**How to complete this task**
Make an exact transcription of the data below.

**Stored data**
◆ ◆ ◆
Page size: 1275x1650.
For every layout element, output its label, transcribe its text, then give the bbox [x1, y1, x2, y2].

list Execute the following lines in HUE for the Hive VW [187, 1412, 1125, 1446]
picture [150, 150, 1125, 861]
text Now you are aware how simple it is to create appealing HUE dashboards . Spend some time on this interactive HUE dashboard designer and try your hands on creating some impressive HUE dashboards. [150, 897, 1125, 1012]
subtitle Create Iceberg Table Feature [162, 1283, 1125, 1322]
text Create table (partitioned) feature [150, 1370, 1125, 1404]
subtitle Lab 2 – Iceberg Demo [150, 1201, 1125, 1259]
◆ ◆ ◆
**Answer for this exercise**
Page size: 1275x1650.
For every layout element, output its label, transcribe its text, then give the bbox [x1, y1, x2, y2].

list Execute the following lines in HUE for the Hive VW [187, 1412, 1125, 1446]
picture [150, 150, 1125, 861]
text Now you are aware how simple it is to create appealing HUE dashboards . Spend some time on this interactive HUE dashboard designer and try your hands on creating some impressive HUE dashboards. [150, 897, 1125, 1012]
subtitle Create Iceberg Table Feature [162, 1283, 1125, 1322]
text Create table (partitioned) feature [150, 1370, 1125, 1404]
subtitle Lab 2 – Iceberg Demo [150, 1201, 1125, 1259]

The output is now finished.